Probably this would only represent a problem in practice in only a very small subset of applications, but it seems trivial to fix.
Many thanks.
Change History (3)
comment:1 by , 9 years ago
comment:2 by , 9 years ago
Since this is not a central-force problem, angular momentum around the center of the detector is not conserved. Only the magnitude of pt is conserved. If you want to use an angular momentum approach, I think you would need to have the pt vector evaluated at (xd,yd). Regardless, at least the magnitude of Dxy is certainly sqrt(xd*xd+yd*yd), and is trivial to compute.

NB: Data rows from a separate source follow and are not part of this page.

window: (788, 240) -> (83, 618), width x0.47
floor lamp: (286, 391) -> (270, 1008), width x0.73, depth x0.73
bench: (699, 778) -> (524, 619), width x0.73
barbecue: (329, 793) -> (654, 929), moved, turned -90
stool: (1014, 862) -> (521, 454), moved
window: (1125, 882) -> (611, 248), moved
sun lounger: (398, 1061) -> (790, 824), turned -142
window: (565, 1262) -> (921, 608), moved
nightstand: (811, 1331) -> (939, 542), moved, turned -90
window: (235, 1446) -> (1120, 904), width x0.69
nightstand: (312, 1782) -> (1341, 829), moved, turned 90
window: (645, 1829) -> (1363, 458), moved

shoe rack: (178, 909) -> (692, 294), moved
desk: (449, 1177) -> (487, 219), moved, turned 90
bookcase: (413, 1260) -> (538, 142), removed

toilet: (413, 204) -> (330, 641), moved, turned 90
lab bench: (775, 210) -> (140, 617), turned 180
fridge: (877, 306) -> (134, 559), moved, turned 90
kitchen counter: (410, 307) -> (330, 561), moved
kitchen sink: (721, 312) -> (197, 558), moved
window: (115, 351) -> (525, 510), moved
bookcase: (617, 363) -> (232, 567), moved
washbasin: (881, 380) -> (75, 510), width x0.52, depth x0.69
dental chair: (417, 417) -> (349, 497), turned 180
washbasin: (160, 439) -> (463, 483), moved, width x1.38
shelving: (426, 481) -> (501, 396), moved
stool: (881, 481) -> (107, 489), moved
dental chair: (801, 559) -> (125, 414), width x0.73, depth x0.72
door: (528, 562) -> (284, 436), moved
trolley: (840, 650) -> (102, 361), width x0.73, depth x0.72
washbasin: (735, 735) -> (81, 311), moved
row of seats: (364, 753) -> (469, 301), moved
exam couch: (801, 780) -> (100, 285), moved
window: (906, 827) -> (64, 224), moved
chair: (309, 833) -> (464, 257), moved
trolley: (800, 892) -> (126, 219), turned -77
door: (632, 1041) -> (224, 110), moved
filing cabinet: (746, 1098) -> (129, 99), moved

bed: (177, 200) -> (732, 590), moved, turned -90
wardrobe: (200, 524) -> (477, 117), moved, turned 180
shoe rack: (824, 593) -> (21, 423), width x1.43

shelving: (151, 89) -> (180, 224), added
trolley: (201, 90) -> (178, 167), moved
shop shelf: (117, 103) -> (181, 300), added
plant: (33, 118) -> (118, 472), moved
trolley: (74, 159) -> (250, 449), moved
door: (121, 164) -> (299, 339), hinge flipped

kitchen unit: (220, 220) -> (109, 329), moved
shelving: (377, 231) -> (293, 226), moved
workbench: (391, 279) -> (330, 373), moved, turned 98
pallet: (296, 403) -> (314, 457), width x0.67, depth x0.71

Actually, on further study, my understanding of the signing of Dxy (at least in b-tagging and in some displaced NP searches) is that it is not based on angular momentum, but rather on taking the dot product of (xd,yd) with the direction of the jet containing the track. If you want a definition track-by-track, independent of how it is clustered, I'm not sure whether there is a unique sensible prescription.
comment:3 by , 9 years ago
Hi,
actually when tracks are used for b-tagging the sign of dxy is defined precisely as you say. You can have a look at the relevant module:
https://github.com/delphes/delphes/blob/master/modules/TrackCountingBTagging.cc
I have updated formula there so that dxy is computed as sqrt(xd*xd+yd*yd) instead of using angular momentum formula.
Hi,
let me rephrase what I understand you are saying:
"the present implementation is inconstistent because the momentum is computed at vertex instead of being computed at the Xd,Yd coordinates of closest approach"
So one should either compute both the momentum and position at vertex or both at (Xd,Yd). The two approaches should give exactly the same result so I might as well take both P and X at vertex, so no calculation is needed.
If you confirm, I can easily fix it.
Thanks for spotting this,
Michele